Teaching Computers to Be Impolite

As we inch closer and closer to having self-driving vehicles become commonplace, Google is learning more and more about what an autonomous car will need to do and how it will need to behave to provide the most dependable, comfortable, and safest experience for the passenger. Recent findings suggest that the current versions are too polite and need to be able to be a little more aggressive.

According to the Safety Drivers, which are Google employees who test drive and take notes on how the car reacts in different situations, the vehicles need to respond in a more human-like way in order to be able to compete safely in traffic that contains human drivers.

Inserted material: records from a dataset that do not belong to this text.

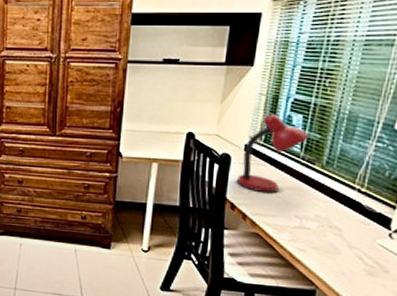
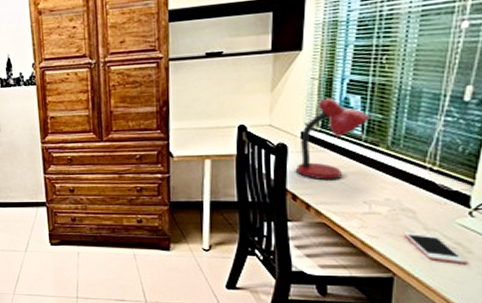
cell phone: none [329,248,383,282] -> present [403,232,467,264]

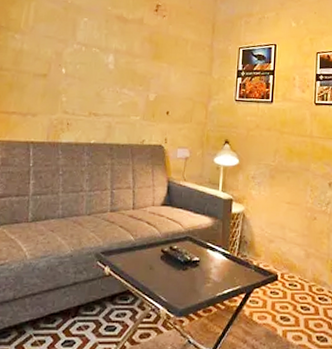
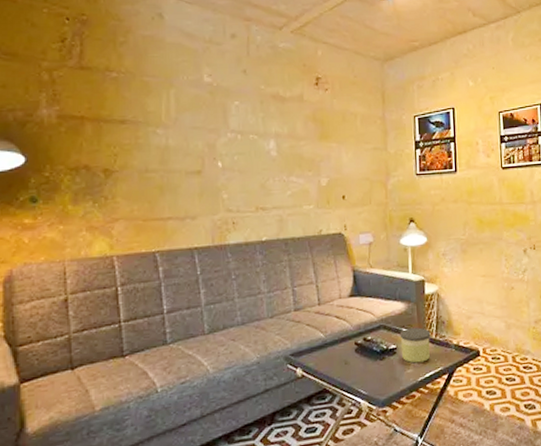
candle: none [204,243,233,278] -> present [400,327,431,363]

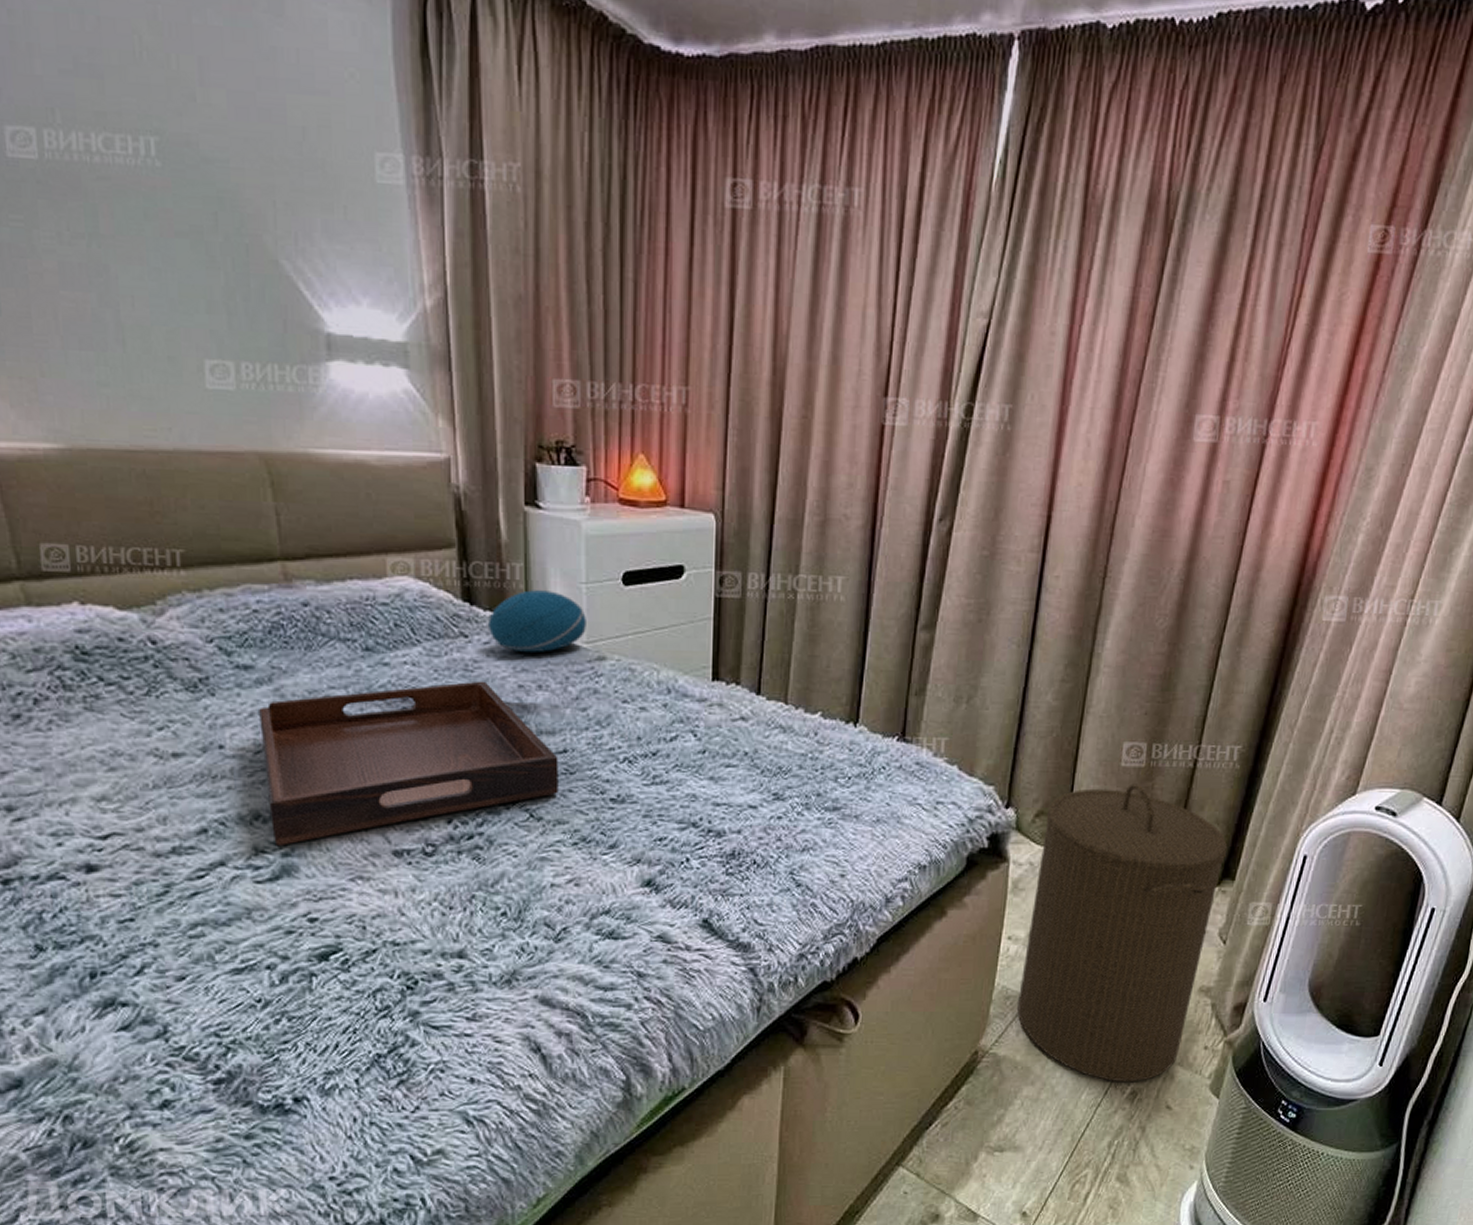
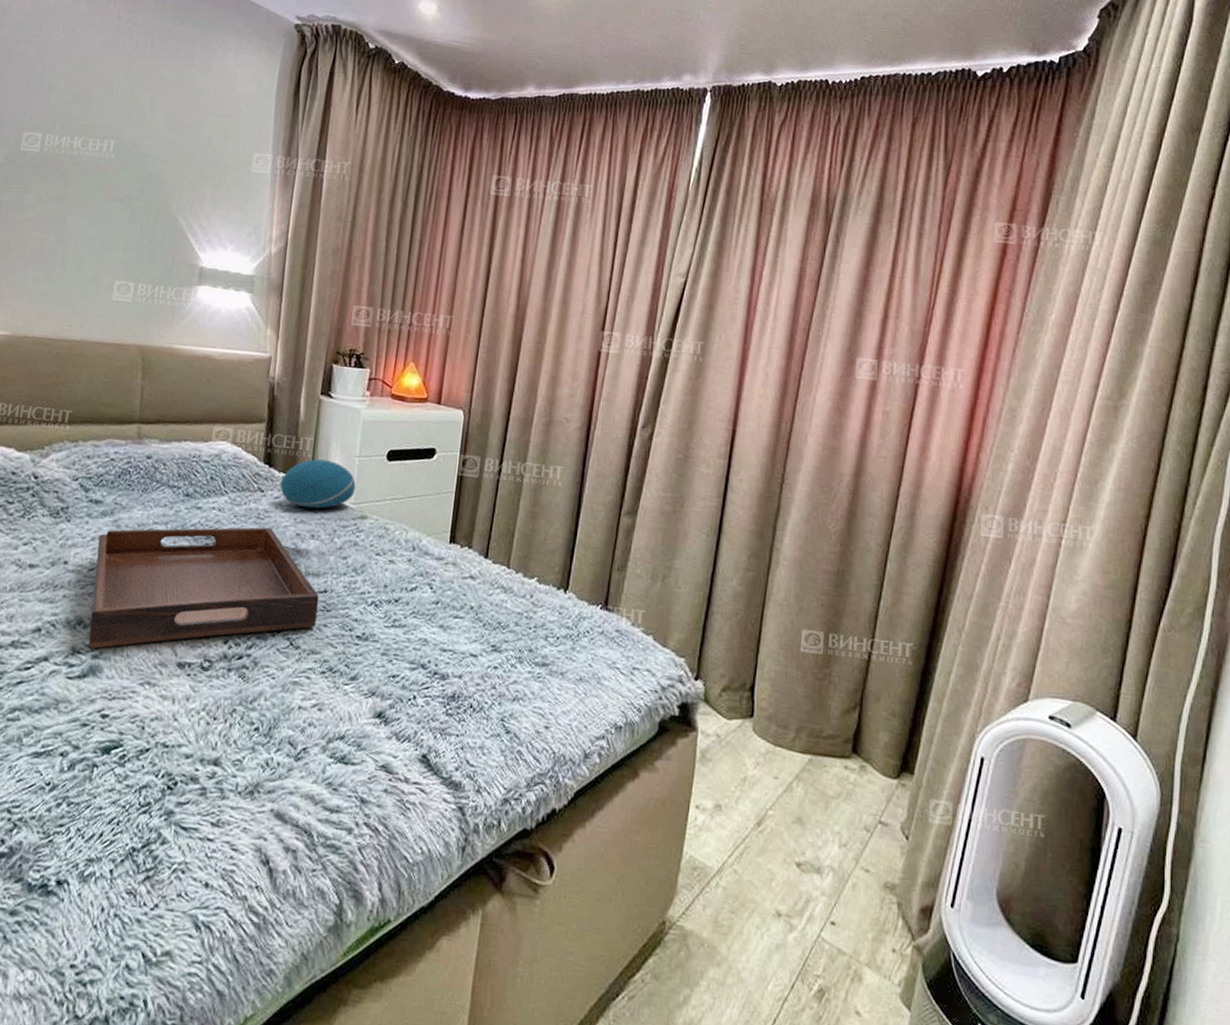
laundry hamper: present [1017,783,1228,1083] -> none [704,669,905,979]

For example, when a driver is on a busy roadway and is coming up on the desired exit, it is common to speed up in order to change lanes if adequate space is not immediately available. The autonomous car is programmed instead to maintain its current speed and simply wait for an opening. Presumably, it would be able to calculate other cars on the road and the speed at which they are traveling and determine when it would be advisable to begin searching for said opening in time to exit. If this is not the case, however, or if it is not possible to change lanes in time, the Safety Drivers recommend programming that would allow the car to speed up for the lane change, if necessary.

Another problem spot for the self driving machine is the 4-way stop. For most of us, we stop at the sign, then roll just a bit when we believe it is “our turn” to let the other drivers know of this belief. It’s kind of a question, and if no other car moves we have our answer and we proceed into and through the intersection. The Google car is programmed to wait a certain number of minutes after the other cars have stopped. If there is no movement the car assumes it’s “his turn” and proceeds. The problem here is obvious. The passenger in this vehicle will be stopped for a long time. The Safety Drivers have determined that the car should be able to ask its question with a slight roll to inch forward, notifying the other drivers of its intention.

According to one Safety Driver, the car is going to behave best when “it’s natural and the car abides by social norms on the road; it’s also safer.”

There is no word on how soon this new programming will take place or how to teach the vehicle to “abide by social norms”, but it’s apparent that until most of the traffic on the road is computer-driven, computers will have to learn to drive like humans.